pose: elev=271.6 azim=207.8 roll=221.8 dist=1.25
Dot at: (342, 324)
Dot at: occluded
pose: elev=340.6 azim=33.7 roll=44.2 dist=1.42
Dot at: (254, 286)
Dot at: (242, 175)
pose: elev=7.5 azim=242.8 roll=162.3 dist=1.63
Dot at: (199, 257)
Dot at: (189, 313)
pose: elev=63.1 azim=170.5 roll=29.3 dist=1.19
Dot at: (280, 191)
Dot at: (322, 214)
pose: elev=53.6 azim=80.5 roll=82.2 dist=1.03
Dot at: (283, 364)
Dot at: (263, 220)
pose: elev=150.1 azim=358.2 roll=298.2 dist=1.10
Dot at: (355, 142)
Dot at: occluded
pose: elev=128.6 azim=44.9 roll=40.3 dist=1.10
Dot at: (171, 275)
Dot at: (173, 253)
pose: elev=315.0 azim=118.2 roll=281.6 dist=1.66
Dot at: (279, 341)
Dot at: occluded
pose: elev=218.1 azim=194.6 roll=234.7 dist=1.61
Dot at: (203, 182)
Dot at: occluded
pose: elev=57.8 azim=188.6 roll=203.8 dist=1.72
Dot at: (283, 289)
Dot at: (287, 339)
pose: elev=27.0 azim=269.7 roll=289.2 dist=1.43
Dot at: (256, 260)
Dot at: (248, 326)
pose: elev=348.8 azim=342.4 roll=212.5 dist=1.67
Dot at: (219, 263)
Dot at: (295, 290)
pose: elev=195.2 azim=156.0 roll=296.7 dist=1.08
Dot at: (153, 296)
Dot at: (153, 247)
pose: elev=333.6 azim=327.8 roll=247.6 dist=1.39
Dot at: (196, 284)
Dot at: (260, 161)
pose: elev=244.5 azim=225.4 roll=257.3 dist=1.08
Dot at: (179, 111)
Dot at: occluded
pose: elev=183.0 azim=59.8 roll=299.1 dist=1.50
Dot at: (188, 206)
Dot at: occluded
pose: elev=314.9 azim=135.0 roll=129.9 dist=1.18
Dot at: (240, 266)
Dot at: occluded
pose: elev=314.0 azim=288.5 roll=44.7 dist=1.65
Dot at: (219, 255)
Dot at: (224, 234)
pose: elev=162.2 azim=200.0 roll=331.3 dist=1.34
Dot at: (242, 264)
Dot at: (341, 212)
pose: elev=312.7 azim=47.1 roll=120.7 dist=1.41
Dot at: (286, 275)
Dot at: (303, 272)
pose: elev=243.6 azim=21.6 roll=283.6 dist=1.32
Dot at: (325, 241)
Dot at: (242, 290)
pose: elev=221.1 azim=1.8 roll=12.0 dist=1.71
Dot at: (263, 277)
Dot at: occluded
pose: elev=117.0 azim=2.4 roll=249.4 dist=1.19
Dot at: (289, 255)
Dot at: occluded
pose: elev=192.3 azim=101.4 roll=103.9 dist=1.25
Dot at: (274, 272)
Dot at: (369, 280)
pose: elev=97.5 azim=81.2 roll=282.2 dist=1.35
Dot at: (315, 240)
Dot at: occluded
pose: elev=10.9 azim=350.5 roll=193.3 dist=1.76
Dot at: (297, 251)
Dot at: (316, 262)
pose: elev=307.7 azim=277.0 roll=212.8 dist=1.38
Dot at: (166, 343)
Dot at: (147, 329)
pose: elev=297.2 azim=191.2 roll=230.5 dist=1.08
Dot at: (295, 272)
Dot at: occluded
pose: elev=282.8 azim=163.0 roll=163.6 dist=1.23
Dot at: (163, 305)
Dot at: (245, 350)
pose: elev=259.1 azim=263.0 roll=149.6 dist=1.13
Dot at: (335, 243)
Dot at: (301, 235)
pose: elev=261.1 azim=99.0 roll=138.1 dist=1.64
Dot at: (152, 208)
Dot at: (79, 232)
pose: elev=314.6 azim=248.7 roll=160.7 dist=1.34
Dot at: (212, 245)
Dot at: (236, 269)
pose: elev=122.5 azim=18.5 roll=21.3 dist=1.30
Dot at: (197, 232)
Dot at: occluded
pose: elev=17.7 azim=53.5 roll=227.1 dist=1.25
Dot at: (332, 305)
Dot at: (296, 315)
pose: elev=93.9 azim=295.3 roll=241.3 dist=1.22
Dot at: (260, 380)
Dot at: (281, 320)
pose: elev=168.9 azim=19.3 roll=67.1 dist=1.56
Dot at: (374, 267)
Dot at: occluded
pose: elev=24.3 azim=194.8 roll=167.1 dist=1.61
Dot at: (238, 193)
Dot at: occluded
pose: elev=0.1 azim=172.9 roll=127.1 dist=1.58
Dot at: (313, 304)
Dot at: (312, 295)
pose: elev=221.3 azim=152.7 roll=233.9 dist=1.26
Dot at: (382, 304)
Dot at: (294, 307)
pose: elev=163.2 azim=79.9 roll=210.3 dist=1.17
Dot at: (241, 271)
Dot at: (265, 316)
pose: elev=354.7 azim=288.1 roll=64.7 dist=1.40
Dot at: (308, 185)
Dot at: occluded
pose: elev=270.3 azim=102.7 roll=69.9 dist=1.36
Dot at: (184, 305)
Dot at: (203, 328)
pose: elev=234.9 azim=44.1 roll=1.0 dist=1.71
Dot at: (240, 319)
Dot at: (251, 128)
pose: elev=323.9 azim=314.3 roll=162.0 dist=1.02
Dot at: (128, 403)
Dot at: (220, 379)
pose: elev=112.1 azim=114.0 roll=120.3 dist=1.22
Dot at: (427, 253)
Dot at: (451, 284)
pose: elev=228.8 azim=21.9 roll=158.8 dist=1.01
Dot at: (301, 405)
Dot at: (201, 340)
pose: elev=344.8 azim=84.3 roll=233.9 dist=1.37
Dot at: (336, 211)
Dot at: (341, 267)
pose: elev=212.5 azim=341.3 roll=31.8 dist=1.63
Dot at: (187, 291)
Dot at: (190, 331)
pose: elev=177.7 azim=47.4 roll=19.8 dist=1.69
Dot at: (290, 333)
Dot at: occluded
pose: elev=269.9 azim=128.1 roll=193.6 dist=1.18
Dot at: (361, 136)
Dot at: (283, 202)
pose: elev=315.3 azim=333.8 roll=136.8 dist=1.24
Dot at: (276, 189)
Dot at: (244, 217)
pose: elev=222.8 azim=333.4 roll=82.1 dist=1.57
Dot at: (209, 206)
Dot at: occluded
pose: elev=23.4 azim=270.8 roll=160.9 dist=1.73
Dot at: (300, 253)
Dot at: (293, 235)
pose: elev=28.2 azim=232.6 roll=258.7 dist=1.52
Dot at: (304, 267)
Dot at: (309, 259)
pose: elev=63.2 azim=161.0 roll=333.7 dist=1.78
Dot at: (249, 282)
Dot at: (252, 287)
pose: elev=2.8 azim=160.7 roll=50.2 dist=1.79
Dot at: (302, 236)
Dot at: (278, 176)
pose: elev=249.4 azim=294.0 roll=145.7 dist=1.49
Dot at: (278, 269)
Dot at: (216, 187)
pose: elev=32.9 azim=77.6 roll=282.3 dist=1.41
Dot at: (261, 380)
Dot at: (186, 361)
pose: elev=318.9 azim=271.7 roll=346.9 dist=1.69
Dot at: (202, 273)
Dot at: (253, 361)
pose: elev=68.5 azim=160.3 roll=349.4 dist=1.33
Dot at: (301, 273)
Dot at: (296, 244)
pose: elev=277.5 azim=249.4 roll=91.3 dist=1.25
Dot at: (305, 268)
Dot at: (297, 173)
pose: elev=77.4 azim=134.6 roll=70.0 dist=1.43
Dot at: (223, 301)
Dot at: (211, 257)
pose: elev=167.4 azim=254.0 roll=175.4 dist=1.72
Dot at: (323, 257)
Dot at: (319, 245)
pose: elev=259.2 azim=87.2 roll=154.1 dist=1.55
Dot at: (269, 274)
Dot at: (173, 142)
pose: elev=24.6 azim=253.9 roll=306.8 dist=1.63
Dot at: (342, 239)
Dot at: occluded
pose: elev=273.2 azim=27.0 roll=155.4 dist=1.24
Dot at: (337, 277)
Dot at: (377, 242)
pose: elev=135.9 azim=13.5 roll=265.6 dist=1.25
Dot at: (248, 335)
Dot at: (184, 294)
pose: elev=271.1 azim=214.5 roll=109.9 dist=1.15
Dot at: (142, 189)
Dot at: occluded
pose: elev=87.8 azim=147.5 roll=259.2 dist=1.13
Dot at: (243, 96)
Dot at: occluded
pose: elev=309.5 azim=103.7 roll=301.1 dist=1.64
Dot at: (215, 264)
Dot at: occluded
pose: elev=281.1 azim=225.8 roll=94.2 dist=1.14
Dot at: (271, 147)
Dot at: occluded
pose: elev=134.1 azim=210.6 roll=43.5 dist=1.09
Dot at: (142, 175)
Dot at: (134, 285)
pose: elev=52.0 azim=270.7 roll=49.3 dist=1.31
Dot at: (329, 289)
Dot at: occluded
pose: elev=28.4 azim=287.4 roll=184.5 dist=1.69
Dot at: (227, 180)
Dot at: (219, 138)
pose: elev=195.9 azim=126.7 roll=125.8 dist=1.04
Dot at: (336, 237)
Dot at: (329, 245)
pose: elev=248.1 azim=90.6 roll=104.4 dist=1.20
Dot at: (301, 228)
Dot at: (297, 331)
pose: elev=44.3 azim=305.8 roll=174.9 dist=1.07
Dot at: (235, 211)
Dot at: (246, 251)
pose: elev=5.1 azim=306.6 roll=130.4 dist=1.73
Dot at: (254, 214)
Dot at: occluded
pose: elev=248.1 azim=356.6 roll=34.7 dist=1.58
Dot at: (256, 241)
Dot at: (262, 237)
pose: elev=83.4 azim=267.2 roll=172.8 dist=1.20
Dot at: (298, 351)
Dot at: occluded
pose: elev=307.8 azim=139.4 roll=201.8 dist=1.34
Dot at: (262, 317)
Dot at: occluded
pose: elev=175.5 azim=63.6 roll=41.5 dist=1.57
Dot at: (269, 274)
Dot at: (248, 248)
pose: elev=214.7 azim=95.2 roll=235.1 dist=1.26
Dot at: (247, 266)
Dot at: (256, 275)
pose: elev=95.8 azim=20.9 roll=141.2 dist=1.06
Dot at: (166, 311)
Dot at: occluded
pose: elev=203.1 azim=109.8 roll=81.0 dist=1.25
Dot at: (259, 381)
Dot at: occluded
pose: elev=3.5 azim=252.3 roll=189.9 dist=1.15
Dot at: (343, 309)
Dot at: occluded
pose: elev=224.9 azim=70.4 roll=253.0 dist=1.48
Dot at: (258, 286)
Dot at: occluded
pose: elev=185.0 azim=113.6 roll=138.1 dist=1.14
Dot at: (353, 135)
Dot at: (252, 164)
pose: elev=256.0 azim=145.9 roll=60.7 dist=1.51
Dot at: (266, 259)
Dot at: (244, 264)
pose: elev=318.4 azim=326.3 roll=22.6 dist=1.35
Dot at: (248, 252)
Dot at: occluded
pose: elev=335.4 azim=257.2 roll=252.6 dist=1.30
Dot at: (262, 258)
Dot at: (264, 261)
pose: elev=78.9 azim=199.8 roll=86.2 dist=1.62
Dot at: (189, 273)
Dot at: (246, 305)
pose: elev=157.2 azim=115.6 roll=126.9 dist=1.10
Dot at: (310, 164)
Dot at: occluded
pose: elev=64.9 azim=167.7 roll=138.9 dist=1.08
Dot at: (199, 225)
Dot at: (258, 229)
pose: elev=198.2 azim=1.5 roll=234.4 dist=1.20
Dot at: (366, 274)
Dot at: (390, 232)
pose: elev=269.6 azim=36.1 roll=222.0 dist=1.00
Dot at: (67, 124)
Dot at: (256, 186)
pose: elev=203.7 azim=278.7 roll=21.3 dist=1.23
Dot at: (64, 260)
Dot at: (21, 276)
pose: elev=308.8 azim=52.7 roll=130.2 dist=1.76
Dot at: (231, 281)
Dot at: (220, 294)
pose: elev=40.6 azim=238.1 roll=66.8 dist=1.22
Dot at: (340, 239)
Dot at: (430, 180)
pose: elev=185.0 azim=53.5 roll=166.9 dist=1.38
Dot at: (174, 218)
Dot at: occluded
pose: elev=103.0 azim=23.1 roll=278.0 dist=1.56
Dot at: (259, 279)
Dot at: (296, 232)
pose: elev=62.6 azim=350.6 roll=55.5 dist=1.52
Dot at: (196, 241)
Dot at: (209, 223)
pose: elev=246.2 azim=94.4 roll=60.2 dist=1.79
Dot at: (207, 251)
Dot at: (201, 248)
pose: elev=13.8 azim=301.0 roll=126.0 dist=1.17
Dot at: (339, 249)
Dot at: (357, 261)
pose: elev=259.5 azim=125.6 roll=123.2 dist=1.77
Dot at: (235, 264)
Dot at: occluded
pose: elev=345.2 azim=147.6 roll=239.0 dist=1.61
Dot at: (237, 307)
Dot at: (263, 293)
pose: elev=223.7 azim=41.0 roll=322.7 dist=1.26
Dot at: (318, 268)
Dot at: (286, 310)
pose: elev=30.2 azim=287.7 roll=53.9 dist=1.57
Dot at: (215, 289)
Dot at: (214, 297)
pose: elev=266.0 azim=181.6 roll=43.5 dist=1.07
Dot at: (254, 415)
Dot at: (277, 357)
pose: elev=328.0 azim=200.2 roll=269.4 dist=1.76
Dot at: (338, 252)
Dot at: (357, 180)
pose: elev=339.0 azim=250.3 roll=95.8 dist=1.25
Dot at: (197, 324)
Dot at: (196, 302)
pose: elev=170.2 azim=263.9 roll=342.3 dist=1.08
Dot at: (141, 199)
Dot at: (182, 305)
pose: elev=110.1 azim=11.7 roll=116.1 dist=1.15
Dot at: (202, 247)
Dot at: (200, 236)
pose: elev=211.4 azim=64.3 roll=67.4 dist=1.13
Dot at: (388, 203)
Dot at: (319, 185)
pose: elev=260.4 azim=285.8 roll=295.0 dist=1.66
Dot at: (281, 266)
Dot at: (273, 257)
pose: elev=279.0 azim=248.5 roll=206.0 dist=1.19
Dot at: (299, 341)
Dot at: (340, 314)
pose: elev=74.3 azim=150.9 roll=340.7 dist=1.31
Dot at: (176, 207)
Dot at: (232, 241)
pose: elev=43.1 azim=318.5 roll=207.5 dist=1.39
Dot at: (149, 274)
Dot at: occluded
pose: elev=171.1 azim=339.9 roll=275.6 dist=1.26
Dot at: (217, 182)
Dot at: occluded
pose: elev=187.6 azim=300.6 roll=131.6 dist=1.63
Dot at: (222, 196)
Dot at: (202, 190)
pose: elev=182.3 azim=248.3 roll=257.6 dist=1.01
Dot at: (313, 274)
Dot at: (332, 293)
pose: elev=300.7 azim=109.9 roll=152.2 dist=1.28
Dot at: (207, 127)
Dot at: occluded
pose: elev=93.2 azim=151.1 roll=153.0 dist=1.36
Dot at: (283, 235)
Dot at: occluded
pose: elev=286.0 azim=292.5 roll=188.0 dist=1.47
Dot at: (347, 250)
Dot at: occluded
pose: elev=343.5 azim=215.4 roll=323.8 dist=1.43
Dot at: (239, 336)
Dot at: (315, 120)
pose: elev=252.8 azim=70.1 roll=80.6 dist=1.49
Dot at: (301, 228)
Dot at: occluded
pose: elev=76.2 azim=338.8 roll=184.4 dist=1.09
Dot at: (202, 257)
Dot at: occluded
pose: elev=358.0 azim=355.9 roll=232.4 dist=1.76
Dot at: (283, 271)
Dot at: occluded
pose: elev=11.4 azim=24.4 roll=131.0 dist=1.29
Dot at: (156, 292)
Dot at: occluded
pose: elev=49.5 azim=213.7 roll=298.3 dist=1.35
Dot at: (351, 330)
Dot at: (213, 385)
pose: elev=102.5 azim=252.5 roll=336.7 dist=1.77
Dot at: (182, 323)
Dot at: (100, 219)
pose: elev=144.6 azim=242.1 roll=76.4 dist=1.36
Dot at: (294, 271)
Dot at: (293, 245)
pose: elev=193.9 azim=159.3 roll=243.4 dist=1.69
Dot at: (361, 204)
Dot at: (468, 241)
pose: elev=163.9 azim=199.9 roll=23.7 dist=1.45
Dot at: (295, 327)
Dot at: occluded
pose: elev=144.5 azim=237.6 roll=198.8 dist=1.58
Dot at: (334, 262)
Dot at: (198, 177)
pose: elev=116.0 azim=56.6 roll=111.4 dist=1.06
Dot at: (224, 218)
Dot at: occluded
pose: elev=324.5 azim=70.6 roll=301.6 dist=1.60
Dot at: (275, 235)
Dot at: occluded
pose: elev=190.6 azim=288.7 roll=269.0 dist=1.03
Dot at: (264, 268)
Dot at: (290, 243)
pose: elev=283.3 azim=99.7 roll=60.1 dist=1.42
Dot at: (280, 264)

--*--

● **Prompt**
Rewrite the rows above as a numbered list, starting at the first line and ending at the line that contains "Dot at: (295, 290)". Leave out any blank lines.

● **Exercise solution**
1. pose: elev=271.6 azim=207.8 roll=221.8 dist=1.25
2. Dot at: (342, 324)
3. Dot at: occluded
4. pose: elev=340.6 azim=33.7 roll=44.2 dist=1.42
5. Dot at: (254, 286)
6. Dot at: (242, 175)
7. pose: elev=7.5 azim=242.8 roll=162.3 dist=1.63
8. Dot at: (199, 257)
9. Dot at: (189, 313)
10. pose: elev=63.1 azim=170.5 roll=29.3 dist=1.19
11. Dot at: (280, 191)
12. Dot at: (322, 214)
13. pose: elev=53.6 azim=80.5 roll=82.2 dist=1.03
14. Dot at: (283, 364)
15. Dot at: (263, 220)
16. pose: elev=150.1 azim=358.2 roll=298.2 dist=1.10
17. Dot at: (355, 142)
18. Dot at: occluded
19. pose: elev=128.6 azim=44.9 roll=40.3 dist=1.10
20. Dot at: (171, 275)
21. Dot at: (173, 253)
22. pose: elev=315.0 azim=118.2 roll=281.6 dist=1.66
23. Dot at: (279, 341)
24. Dot at: occluded
25. pose: elev=218.1 azim=194.6 roll=234.7 dist=1.61
26. Dot at: (203, 182)
27. Dot at: occluded
28. pose: elev=57.8 azim=188.6 roll=203.8 dist=1.72
29. Dot at: (283, 289)
30. Dot at: (287, 339)
31. pose: elev=27.0 azim=269.7 roll=289.2 dist=1.43
32. Dot at: (256, 260)
33. Dot at: (248, 326)
34. pose: elev=348.8 azim=342.4 roll=212.5 dist=1.67
35. Dot at: (219, 263)
36. Dot at: (295, 290)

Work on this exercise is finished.